Carla segura a bola branca com subtileza e deixa-a deslizar pelos dedos da mão direita. Balança o braço três ou quatro vezes e mostra-lhe qual o caminho que quer que siga. Ela (que tecnicamente se chama jack ou bola-alvo) obedece-lhe, habituada que estará a reconhecer uma ordem precisa de comando. Poderíamos estar na presença de um dos três treinos semanais que a atleta cumpre habitualmente no Dragão Caixa, ao serviço do FC Porto, mas não. Este é o início de tarde em que a mais jovem representante do boccia português nos Jogos Paralímpicos 2016 está quase por nossa conta.

A história que a une ao desporto, porém, não é propriamente a declinação de um caso de amor à primeira vista. Foi preciso insistir, voltar à casa partida e começar a olhar para o boccia com maior abertura. “A primeira vez que tive contacto com a modalidade foi aos 14 anos e foi aí que percebi que não me dizia muito, até porque só podia entrar em competição aos 16 e não valia a pena treinar só pelo prazer do treino”, justifica. O ritmo mais pausado do jogo também não a convencia e as obrigações escolares não lhe deixavam muitos buracos na agenda. Por isso, quando lhe ligaram do FC Porto para saber se estaria interessada em juntar-se ao projecto de desporto adaptado do clube, acabou por deixar a proposta em stand-by.

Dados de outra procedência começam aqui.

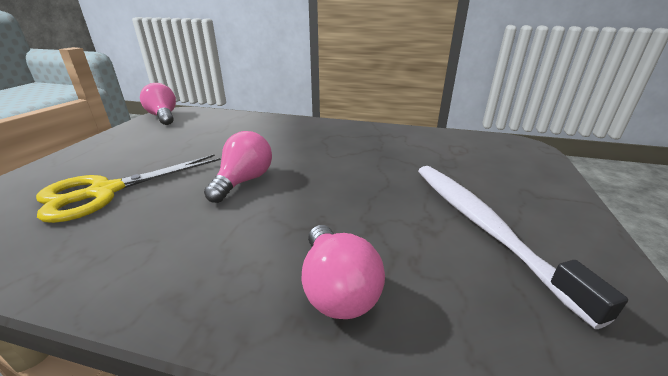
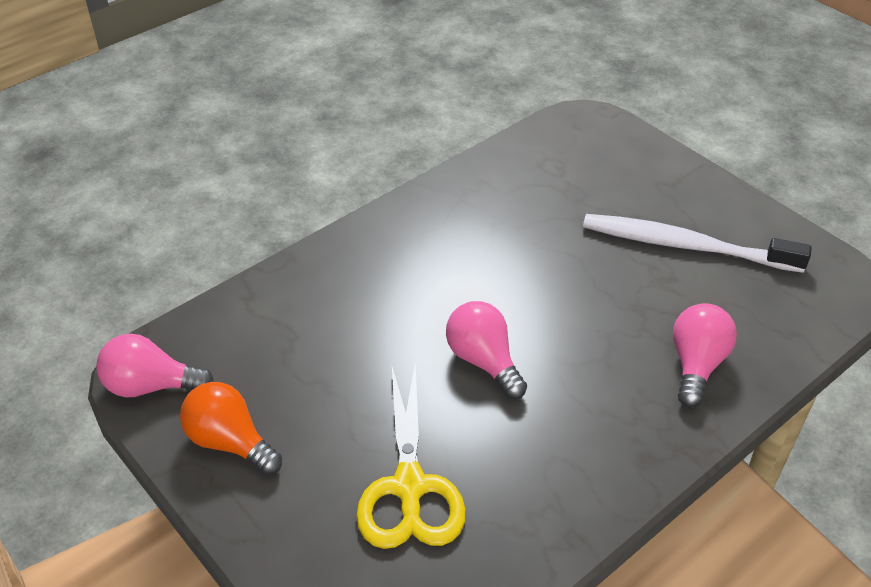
camera: 55 degrees left, 15 degrees up
(131, 139) = (230, 442): none -> orange light bulb
(337, 288) = (696, 365): pink light bulb -> pink light bulb turned 90 degrees counterclockwise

O ponto de viragem estava ao dobrar da esquina dos 20 anos. Nessa altura, já com a licenciatura em Educação Social concluída – e atalhada pelo Processo de Bolonha -, tinham-se esgotado os argumentos para não dar uma segunda oportunidade ao boccia: “Decidi, então, ver o que a modalidade teria para me oferecer. E foi quando comecei a treinar e especialmente a competir que as coisas mudaram e comecei a ver o boccia de uma forma diferente, talvez por eu própria ser muito competitiva”.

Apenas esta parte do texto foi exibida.